Canadian airlines are welcoming a report published by that government’s health advisory board recommending an end to a mandatory quarantine requirement for inbound international travellers.

The report, published on 27 May, states that the country’s 14-day quarantine rule is ineffective and flawed, in part because Canadians who return home from overseas trips are often choosing to pay a fine in lieu of adhering to isolation requirements, or finding a different way shirk the rule.

“These travellers may or may not be adhering to quarantine,” the report states.

737-800 WestJet

Source: WestJet

Canadian airlines welcome new health recommendations

Since January, the rule forces all inbound passengers to complete a two-week quarantine, the first three days of which must be spent at a government-authorised facility at travellers’ own expense. Pending a negative Covid-19 test, they may return home but remain under strict isolation requirements for the remainder of the period.

“There are significant administrative costs and resources devoted to managing hotel quarantine that cannot be used for other issues related to the pandemic response,” the health board says.

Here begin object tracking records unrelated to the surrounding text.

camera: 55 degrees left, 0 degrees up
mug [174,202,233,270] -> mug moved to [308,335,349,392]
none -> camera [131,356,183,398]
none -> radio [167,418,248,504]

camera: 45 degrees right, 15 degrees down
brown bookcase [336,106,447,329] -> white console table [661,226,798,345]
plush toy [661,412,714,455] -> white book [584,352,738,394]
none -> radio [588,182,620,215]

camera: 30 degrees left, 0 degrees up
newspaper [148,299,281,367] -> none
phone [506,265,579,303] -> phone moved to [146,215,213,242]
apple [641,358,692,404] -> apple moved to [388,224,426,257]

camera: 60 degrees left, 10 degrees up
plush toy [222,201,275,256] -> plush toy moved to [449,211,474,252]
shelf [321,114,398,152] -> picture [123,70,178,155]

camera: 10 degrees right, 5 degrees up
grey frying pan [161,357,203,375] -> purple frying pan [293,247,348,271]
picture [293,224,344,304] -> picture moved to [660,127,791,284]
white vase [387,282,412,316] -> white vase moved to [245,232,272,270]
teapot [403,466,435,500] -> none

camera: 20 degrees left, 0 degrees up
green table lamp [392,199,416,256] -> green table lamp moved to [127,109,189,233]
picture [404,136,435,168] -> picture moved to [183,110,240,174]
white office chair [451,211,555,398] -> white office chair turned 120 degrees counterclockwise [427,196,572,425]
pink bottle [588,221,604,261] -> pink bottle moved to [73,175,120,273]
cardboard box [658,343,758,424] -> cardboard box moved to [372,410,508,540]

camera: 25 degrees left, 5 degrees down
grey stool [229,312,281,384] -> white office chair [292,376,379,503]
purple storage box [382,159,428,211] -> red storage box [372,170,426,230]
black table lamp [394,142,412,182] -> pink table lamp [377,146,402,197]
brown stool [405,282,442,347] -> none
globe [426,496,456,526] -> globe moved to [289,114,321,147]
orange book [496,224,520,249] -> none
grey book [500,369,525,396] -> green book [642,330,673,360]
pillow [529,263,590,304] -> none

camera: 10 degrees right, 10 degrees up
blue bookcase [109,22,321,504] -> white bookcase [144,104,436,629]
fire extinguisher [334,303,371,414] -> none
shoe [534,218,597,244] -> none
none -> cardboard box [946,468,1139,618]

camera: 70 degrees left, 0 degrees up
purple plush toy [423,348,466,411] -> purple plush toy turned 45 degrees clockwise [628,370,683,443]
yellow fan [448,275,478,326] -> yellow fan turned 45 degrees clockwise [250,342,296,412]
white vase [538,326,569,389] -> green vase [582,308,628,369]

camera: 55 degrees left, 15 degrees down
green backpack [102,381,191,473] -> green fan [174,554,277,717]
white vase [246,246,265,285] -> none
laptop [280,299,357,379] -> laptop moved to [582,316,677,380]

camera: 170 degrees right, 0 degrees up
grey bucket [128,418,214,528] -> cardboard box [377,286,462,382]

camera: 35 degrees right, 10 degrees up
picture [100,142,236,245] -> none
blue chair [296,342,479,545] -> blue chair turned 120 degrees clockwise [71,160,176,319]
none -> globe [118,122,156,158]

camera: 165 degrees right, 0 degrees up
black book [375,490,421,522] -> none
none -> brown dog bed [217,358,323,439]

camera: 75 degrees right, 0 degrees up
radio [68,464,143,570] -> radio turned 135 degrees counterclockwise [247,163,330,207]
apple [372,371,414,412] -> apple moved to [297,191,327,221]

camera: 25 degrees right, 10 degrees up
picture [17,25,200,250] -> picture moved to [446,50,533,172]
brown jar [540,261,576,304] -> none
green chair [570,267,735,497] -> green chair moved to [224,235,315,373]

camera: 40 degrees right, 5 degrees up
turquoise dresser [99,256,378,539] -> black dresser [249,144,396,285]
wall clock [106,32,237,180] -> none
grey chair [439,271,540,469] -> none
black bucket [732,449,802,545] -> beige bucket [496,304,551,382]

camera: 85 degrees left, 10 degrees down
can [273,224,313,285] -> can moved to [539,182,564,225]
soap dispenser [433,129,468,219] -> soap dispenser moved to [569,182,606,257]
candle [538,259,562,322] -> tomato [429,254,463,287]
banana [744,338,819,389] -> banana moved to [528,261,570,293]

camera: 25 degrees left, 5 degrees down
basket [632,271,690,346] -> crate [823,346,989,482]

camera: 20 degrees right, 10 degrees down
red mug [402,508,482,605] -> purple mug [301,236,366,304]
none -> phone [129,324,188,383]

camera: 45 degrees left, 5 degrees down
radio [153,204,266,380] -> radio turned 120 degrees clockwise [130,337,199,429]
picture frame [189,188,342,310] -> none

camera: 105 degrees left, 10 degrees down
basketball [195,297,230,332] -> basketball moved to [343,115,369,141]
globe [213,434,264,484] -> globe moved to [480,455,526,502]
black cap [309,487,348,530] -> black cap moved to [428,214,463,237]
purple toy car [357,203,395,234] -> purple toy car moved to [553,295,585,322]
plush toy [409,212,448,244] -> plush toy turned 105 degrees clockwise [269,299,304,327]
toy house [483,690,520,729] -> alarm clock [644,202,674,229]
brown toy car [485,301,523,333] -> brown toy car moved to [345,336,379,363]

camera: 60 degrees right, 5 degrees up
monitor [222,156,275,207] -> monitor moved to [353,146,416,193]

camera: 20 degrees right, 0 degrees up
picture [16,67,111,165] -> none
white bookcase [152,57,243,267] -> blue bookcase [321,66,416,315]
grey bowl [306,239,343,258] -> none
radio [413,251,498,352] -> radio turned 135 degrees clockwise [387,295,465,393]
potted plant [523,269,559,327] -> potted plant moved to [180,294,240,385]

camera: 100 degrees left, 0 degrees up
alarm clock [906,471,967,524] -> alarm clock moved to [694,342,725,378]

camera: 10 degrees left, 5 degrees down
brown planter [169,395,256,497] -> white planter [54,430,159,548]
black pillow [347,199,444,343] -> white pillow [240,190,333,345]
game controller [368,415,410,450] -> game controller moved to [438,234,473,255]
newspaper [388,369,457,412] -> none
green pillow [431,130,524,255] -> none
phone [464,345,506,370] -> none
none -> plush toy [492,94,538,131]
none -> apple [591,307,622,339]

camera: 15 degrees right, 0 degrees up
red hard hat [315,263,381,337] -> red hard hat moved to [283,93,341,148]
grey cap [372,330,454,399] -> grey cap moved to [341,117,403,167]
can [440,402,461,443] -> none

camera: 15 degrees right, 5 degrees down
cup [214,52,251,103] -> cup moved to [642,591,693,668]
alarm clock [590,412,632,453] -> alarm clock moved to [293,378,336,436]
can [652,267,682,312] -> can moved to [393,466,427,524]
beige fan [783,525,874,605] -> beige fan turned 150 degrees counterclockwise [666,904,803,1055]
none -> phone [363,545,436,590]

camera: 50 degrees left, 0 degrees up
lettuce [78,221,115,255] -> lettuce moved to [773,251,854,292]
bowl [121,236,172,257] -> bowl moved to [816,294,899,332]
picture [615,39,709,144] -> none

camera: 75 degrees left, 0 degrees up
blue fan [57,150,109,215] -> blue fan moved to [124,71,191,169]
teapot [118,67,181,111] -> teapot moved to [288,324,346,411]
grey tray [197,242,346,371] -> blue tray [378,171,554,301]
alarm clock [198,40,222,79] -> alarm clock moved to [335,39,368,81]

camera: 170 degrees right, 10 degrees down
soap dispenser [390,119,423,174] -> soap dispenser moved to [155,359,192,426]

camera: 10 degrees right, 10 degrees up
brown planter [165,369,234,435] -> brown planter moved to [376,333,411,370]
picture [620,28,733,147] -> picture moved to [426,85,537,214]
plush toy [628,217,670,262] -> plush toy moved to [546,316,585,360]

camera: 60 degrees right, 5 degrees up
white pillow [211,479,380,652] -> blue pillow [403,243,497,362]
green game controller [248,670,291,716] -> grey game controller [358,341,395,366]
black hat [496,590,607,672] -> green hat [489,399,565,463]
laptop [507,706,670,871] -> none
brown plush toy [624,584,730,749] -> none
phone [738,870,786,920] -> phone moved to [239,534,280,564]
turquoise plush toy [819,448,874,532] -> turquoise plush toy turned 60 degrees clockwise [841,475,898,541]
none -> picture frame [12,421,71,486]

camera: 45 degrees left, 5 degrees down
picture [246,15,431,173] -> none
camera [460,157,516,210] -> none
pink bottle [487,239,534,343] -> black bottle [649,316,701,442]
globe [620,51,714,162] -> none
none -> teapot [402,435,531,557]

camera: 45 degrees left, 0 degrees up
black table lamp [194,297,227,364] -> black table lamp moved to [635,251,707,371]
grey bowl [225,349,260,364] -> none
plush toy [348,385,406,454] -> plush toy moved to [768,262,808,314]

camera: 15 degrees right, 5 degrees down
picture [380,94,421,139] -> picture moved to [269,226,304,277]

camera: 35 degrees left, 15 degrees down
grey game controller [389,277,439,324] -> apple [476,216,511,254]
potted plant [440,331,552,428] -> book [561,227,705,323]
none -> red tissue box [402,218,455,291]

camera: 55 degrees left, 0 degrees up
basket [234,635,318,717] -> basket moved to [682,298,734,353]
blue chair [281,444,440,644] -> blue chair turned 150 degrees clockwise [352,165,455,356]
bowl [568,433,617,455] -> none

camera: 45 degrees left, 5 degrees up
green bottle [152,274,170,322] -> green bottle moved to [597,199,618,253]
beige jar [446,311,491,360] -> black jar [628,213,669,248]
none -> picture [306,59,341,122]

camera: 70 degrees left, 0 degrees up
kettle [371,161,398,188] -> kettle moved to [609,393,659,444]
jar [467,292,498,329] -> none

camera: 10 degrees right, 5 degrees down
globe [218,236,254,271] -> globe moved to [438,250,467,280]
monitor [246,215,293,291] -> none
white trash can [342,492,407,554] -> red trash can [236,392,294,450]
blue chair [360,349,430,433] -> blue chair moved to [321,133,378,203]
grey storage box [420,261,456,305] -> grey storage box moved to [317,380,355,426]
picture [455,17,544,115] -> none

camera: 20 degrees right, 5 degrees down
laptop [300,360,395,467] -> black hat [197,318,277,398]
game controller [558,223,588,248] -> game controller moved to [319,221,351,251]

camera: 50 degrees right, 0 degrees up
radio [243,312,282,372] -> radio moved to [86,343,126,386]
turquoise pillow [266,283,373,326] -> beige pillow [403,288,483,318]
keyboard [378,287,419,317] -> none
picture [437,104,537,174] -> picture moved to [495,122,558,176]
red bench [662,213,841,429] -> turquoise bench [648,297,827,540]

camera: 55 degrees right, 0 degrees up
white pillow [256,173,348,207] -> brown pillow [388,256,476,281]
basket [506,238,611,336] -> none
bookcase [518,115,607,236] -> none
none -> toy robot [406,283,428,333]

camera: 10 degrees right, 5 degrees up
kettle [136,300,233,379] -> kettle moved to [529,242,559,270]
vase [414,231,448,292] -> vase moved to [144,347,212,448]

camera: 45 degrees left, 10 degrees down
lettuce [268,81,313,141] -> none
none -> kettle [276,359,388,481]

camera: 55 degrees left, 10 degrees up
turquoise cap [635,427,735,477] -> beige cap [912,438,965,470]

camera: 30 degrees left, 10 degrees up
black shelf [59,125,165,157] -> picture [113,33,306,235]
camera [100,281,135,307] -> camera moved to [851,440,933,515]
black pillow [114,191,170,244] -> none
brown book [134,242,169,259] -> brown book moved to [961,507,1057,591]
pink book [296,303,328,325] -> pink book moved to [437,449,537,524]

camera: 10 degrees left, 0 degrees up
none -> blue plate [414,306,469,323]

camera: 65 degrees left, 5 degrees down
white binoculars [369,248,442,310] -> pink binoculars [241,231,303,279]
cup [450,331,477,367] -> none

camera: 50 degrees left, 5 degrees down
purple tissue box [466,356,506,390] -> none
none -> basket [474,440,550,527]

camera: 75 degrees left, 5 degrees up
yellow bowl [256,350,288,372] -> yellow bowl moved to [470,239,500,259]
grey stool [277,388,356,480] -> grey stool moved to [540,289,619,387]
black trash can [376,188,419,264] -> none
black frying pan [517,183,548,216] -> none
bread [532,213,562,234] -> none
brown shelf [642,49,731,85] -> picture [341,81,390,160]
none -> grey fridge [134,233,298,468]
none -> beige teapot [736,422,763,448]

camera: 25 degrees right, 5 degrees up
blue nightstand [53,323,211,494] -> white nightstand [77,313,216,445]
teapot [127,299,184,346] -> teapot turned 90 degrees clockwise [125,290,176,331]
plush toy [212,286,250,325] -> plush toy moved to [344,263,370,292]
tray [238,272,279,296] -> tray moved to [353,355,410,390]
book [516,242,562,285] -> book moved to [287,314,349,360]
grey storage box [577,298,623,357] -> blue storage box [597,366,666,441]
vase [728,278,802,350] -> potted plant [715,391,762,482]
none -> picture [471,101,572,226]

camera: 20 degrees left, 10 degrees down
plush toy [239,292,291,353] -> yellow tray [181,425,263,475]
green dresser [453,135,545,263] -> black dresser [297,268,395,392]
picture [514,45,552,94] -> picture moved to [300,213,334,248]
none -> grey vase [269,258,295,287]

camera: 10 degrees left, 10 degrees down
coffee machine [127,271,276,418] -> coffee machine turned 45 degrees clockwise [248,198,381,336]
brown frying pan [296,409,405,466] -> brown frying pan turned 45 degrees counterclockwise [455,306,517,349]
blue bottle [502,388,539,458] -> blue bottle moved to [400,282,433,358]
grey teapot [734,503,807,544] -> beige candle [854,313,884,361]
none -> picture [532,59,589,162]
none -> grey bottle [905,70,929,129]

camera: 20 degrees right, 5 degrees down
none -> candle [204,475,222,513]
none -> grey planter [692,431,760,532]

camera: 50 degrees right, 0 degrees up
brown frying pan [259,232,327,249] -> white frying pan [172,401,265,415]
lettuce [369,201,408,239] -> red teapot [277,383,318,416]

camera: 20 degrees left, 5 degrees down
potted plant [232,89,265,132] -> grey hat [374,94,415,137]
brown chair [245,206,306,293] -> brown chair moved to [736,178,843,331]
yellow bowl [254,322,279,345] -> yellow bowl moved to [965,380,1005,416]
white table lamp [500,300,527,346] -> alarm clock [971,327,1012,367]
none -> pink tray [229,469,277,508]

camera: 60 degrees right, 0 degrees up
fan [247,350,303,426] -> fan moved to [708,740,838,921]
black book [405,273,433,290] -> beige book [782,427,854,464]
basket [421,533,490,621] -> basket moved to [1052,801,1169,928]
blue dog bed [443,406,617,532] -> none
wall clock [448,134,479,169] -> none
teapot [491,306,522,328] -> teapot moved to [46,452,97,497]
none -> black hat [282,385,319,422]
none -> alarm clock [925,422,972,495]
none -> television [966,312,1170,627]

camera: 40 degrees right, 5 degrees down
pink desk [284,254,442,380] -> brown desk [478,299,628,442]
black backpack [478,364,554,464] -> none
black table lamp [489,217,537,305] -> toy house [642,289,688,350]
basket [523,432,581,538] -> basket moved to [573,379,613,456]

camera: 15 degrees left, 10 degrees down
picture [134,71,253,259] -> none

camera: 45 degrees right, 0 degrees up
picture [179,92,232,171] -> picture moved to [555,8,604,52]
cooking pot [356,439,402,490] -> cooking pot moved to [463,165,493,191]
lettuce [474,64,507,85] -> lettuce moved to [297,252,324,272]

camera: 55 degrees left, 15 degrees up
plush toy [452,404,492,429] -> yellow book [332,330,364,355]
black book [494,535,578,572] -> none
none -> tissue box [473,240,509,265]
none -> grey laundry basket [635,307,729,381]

“Due to the costs and the reality that land and air border measures do not currently align (land travellers are not required to undergo mandatory hotel quarantine), some travellers are landing at US airports and crossing into Canada by land,” the report says.

And finally, the three-day hotel quarantine is “inconsistent with the incubation period of SARS-CoV-2”.

The report recommends better screening, easing restrictions for fully vaccinated travellers and, for non-vaccinated travellers, seven-day quarantines coupled with virus testing. It says rules should differ depending on whether travellers are arriving from high-risk countries.

Calgary-based WestJet says a national re-opening plan is vital for the industry to rebuild.

“Over the past 15 months, WestJet has been requesting science-based travel guidance and this report represents a responsible path forward,” says WestJet chief executive Ed Sims. “These findings are evidence-based recommendations that are proportionate and reduce risks.

”We ask that the government immediately prepare a safe restart plan based on this report and current global policies. With vaccinations ramping up, Canadians need to know they can travel once again,” he adds.

The National Airlines Council of Canada, which represents Air Canada, Air Transat, Jazz Aviation and WestJet, says the recommendations are aligned with policy measures in other countries.

“With vaccination rates continuing to climb aggressively in Canada, and as provincial governments come forth with their restart plans, the federal government must move immediately to engage with industry and utilise the panel’s report as the basis now to implement a clear and strong restart strategy for Canada,” says NACC chief executive Mike McNaney.

Several Canadian provinces have put forward opening plans. The board urges the federal government to follow suit, noting other countries are easing rules as vaccination rates rise. A coordinated approach simply makes more sense, it says. 

“The global nature of travel and human mobility means that country-specific travel restrictions are likely to be of limited value,” the board writes. ”Therefore, the panel does not recommend implementation of country-specific testing or quarantine requirements at this time, except under unique circumstances.”